Dawn was the first mission to orbit an object in the asteroid belt between Mars and Jupiter, and spent time at both large asteroid Vesta and dwarf planet Ceres. Ceres is one of just five recognised dwarf planets in the Solar System (Pluto being another). Dawn entered orbit around this rocky world on 6 March 2015, and studied its icy, cratered, uneven surface until it ran out of fuel in October of 2018.

One of the features spotted by the mission is shown here in this reconstructed perspective view: a mountain named Ahuna Mons. This mountain rises to an elevation of 4000 m at its peak – Europe’s Mont Blanc on Earth would rise slightly above it (as measured from sea level) – and is marked by numerous bright streaks that run down its flanks. Scientists have determined that these marks are actually salt deposits left behind from the formation of Ahuna Mons, when plumes of saltwater and mud rose and erupted from within Ceres, puncturing the surface and creating the mountain seen here.
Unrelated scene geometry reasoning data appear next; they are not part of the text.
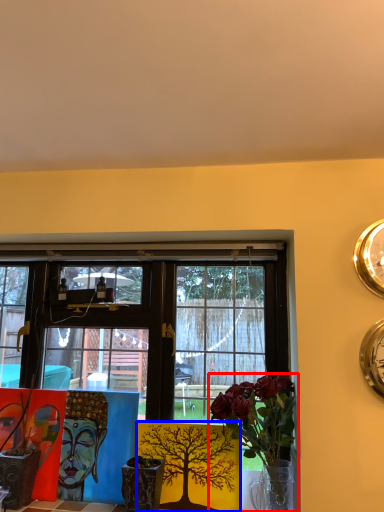
Question: Which point is further to the camera, houseplant (highlighted by a red box) or floral arrangement (highlighted by a blue box)?

Choices:
 (A) houseplant
 (B) floral arrangement

Answer: (B)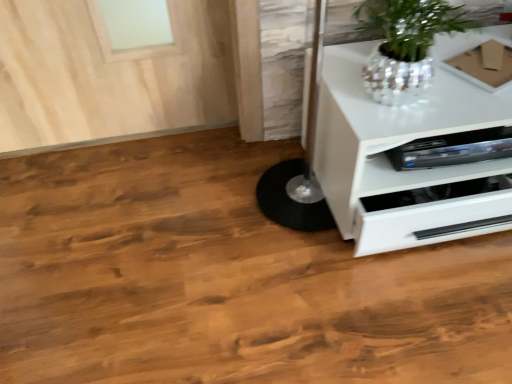
At what (x,y) coordinates should I click in order to perform the action: click on vacant area located to the right-hand side of shiny metallic pot at upper right. Please return your answer as a coordinate pair (x, y). The width and height of the screenshot is (512, 384). Looking at the image, I should click on (468, 91).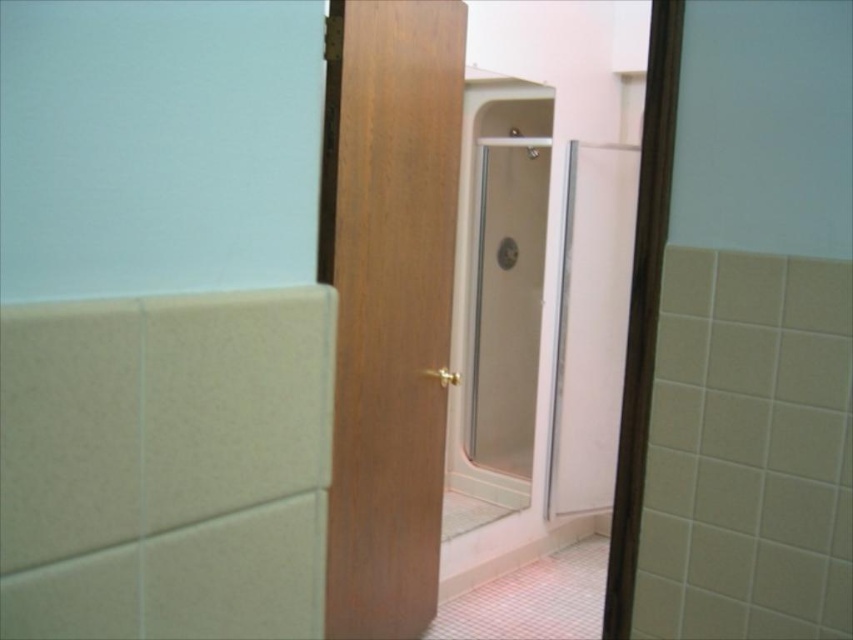
You are designing a bathroom layout and need to ensure accessibility for a wheelchair user. The wheelchair has a height of 45 cm. The wooden door at center and clear glass shower door at center are both in your way. Which door should you adjust first to allow the wheelchair to pass through comfortably?

The wooden door at center is located below the clear glass shower door at center. Since the wooden door is lower, adjusting it first would ensure the wheelchair can pass under it comfortably.

You are standing in the bathroom and want to enter the shower area. Which door should you open first, the wooden door at center or the clear glass shower door at center?

You should open the wooden door at center first because it is closer to you than the clear glass shower door at center, so you need to pass through it to reach the shower area.

You are standing in the bathroom and want to reach a specific point marked at coordinates point (447, 156). If your current position is 5 feet away from the shower area, can you walk towards the point without crossing into the shower area?

The distance of point (447, 156) from viewer is 7.98 feet. Since you are currently 5 feet away from the shower area, you need to move an additional 2.98 feet towards the point to reach it, which may require entering the shower area depending on its layout.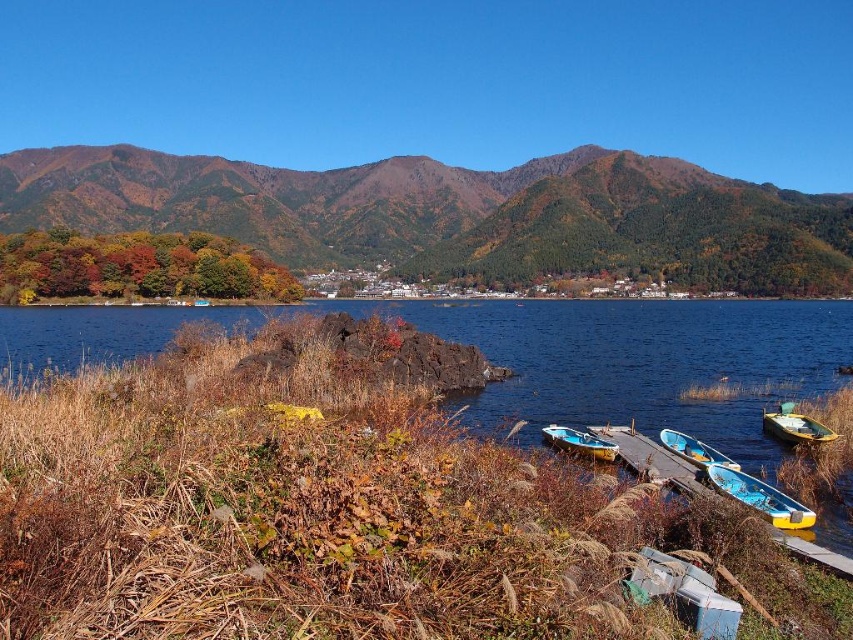
You are standing on the lakeside and want to locate two specific points marked in the image. The first point is at coordinates point (778, 429), and the second is at point (664, 442). From your vantage point, which of these two points is positioned farther away from you?

Point (778, 429) is behind point (664, 442), so it is farther away from you.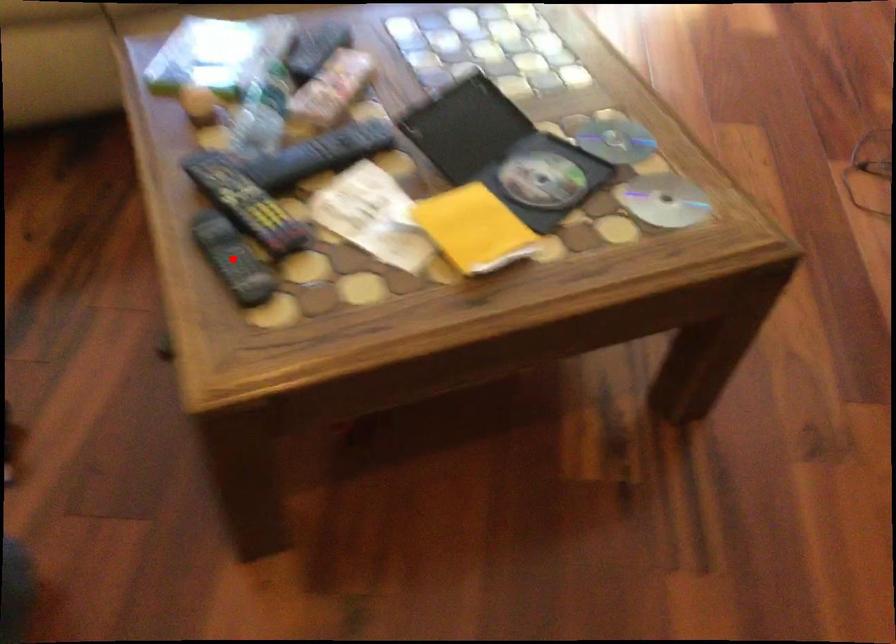
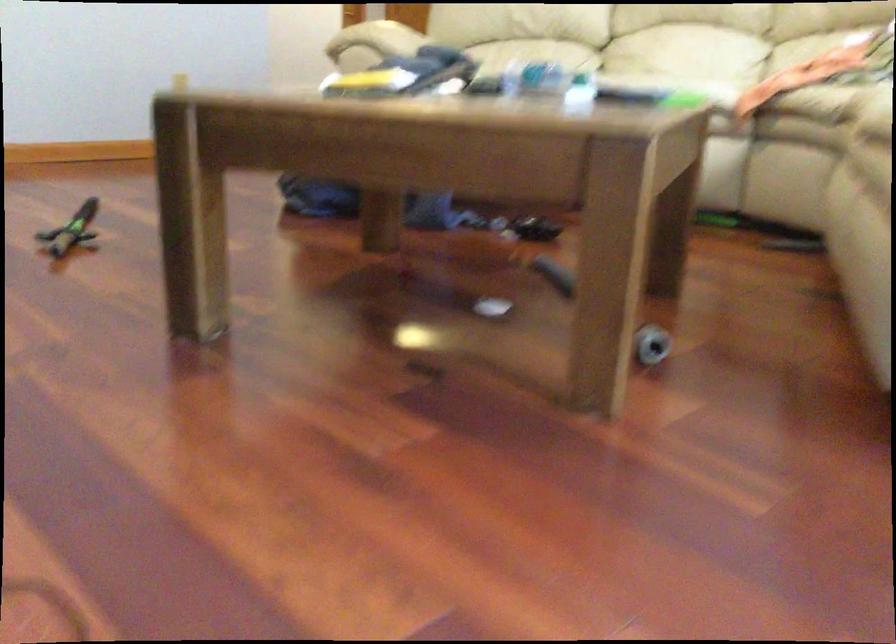
Question: I am providing you with two images of the same scene from different viewpoints. A red point is marked on the first image. At the location where the point appears in image 1, is it still visible in image 2?

Choices:
 (A) Yes
 (B) No

Answer: (B)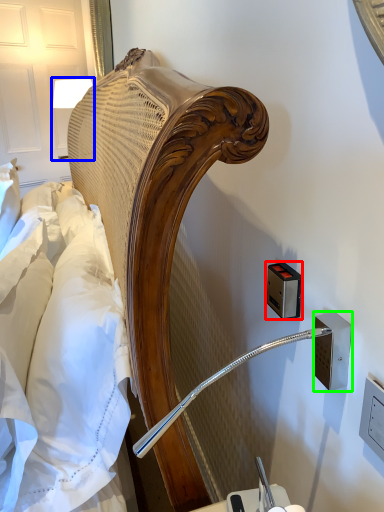
Question: Which object is positioned farthest from electric outlet (highlighted by a red box)? Select from bedside lamp (highlighted by a blue box) and electric outlet (highlighted by a green box).

Choices:
 (A) bedside lamp
 (B) electric outlet

Answer: (A)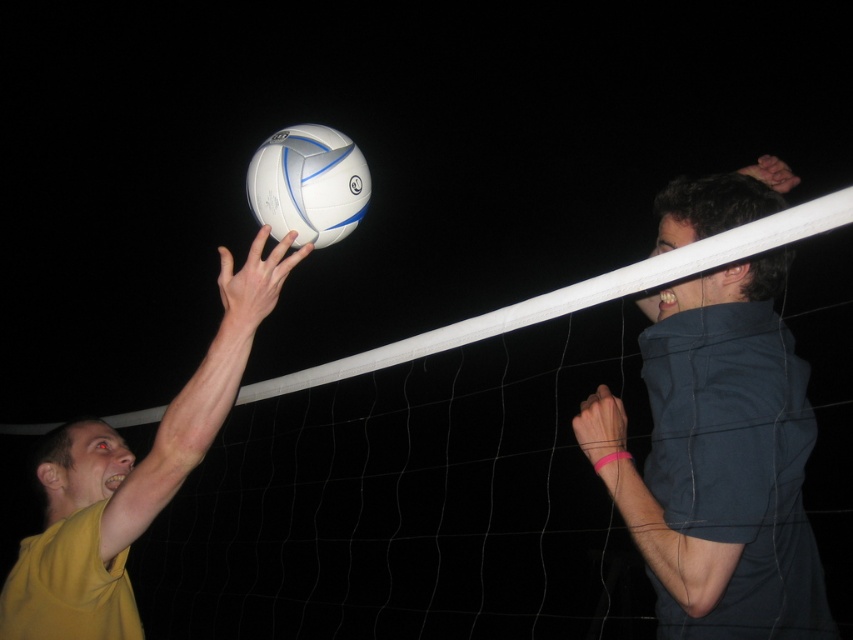
Question: Can you confirm if yellow matte shirt at upper left is positioned below white matte/vinyl volleyball at upper center?

Choices:
 (A) no
 (B) yes

Answer: (B)

Question: Can you confirm if dark blue shirt at upper right is thinner than yellow matte shirt at upper left?

Choices:
 (A) yes
 (B) no

Answer: (A)

Question: Which object is closer to the camera taking this photo?

Choices:
 (A) yellow matte shirt at upper left
 (B) dark blue shirt at upper right

Answer: (B)

Question: Which point is closer to the camera?

Choices:
 (A) yellow matte shirt at upper left
 (B) white matte/vinyl volleyball at upper center
 (C) dark blue shirt at upper right

Answer: (C)

Question: Does yellow matte shirt at upper left have a smaller size compared to white matte/vinyl volleyball at upper center?

Choices:
 (A) no
 (B) yes

Answer: (A)

Question: Which point is farther to the camera?

Choices:
 (A) yellow matte shirt at upper left
 (B) dark blue shirt at upper right
 (C) white matte/vinyl volleyball at upper center

Answer: (C)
While temperatures on Ceres are far colder than those on Earth, this mechanism is thought to be somewhat similar to the formation of volcanoes by terrestrial magma plumes.

More recently, a study of Dawn data led by ESA research fellow Ottaviano Ruesch and Antonio Genova (Sapienza Università di Roma), published in Nature Geoscience in June, suggests that a briny, muddy ‘slurry’ exists below Ceres’ surface, surging upwards towards and through the crust to create Ahuna Mons. Another recent study, led by Javier Ruiz of Universidad Complutense de Madrid and published in Nature Astronomy in July, also indicates that the dwarf planet has a surprisingly dynamic geology.

Ceres was also the focus of an earlier study by ESA’s Herschel space observatory, which detected water vapouraround the dwarf planet. Published in Nature in 2014, the result provided a strong indication that Ceres has ice on or near its surface. Dawn confirmed Ceres’ icy crust via direct observation in 2016, however, the contribution of the ice deposits to Ceres’ exosphere turned out to be much lower than that inferred from the Herschel observations.

The perspective view depicted in this image uses enhanced-colour combined images taken using blue (440 nm), green (750 nm), and infrared (960 nm) filters, with a resolution of 35 m/pixel. Ahuna Mons’ elevation has been exaggerated by a factor of two. The width of the dome is approximately 20 km. The spacecraft’s Framing Camera took the images from Dawn’s low-altitude mapping orbit from an altitude of 385 km in August 2016.